You always know that no matter what gross code you wrote, or what hacks you put in to support your use case, once your paper had its results, you didn’t have to care about the code anymore. Culturally, I believe that this leads to a very different kind of value system for the researchers. Automation brings little to no value, because in the grand scheme of your research, you’re very unlikely to be doing the same set of steps all that often.
Systems and infrastructure at universities tend to be very lightly used. Upgrades seldom happen. Security is often ignored, etc. Again, very little maintenance really matters to these groups of people. # Mutability is a feature
That being said, mutability is often a feature, because mutability is often a source of performance and short term productivity. When you’re iterating on research code in HPC, it’s quite common that there’s simply no way to truly test your code from a local development environment. Data sets might be so large, and system requirements might be so large to get any kind of valuable signal, that you only truly see bugs or behaviors at stateful scale. Speed of iteration is one of the most highly valued parts of development. You don’t want to have to wait for a full build and release cycle for your immutable application artifacts. You want to update some code and run your batch job and that should be the end of your development cycle.
Mutability isn’t treated as a bug or a critical security vulnerability. Reproducibility of the dev environment doesn’t matter, because you’ll throw the dev environment away after the paper is complete for your dissertation. Mutability is a feature, because the benefits of immutable infrastructure are considered irrelevant by most academics.
Your value system and their value system are different
All of this culminates in the same pattern that I’ve seen repeatedly. People from the different backgrounds consider the other side to be ignorant, and this creates a divisive relationship. “The researchers are bad engineers” is something that I’ve said myself and have heard so often. But in hindsight, it’s all a function of the reward system. And I think it’s important to take a step back and understand that. Building the resentment is not going to help anyone. Some engineers come from cloud distributed systems, and some come from HPC. These are being fused together and are now being called AI/ML engineers. Both backgrounds have valuable skills and we should learn from each other.

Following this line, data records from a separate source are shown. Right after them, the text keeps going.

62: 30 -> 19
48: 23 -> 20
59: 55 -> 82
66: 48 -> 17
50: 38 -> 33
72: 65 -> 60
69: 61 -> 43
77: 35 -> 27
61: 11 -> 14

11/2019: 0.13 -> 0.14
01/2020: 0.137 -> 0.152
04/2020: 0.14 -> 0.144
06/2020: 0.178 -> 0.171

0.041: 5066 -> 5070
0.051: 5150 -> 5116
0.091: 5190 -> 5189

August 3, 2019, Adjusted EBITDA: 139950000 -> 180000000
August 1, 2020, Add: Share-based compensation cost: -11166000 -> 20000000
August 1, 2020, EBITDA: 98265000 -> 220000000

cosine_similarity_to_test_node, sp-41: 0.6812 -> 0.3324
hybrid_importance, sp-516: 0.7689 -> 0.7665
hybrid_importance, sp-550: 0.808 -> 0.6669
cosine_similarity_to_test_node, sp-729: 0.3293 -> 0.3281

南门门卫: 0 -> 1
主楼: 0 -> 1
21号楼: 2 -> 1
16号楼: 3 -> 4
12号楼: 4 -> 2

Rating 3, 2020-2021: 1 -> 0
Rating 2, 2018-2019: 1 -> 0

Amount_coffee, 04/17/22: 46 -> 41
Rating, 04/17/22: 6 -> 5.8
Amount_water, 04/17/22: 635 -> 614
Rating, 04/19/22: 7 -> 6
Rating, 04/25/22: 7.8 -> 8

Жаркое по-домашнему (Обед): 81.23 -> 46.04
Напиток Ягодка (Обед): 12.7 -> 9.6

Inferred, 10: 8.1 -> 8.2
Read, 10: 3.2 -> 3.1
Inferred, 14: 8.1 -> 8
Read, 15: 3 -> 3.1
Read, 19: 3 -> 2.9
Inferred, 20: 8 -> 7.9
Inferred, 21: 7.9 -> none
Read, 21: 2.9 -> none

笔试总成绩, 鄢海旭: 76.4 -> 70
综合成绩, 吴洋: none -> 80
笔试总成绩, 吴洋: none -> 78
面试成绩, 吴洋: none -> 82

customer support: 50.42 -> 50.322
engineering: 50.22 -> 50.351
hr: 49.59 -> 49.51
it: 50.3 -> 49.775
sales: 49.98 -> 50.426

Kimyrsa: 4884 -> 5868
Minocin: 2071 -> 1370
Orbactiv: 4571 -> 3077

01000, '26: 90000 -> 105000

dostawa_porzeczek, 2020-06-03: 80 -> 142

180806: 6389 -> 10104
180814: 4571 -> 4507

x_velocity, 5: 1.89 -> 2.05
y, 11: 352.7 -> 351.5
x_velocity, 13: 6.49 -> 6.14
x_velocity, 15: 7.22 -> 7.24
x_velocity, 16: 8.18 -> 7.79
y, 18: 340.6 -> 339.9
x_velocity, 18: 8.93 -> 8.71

I, for one, believe that there’s a way to do both. In a Slurm-based HPC environment, you might never use a container to package your dependencies up. You might depend purely on your NFS being mounted to all compute worker nodes. Some slurm teams are adopting pyxis and enroot, which is a step towards modern immutable infrastructure practices, but unlike a modern backend application, these containers likely don’t contain application code, which will get synchronized in another way. Researchers don’t want to wait for complicated build pipelines for their code to get updated and distributed. But I think there are better ways. I think there are ways to optimize the tools and platforms for a modern stack to such a point where there’s practically no difference in terms of developer productivity. On my semi-retired technical newsletter, I wrote about having fast docker builds. When all you’re changing in a docker container is the application code in the final layer, you can get docker builds, pushes, and pulls down in under 10 seconds. Maybe that’s fast enough for what feels like a mutable development environment, but in fact, every single job submission is its own immutable container.
Alas, this doesn’t really solve the problems for the lineage and provenance of the data itself. I know there are tools like pachyderm or dvc that attempt to address this too. But maybe that’s for another day.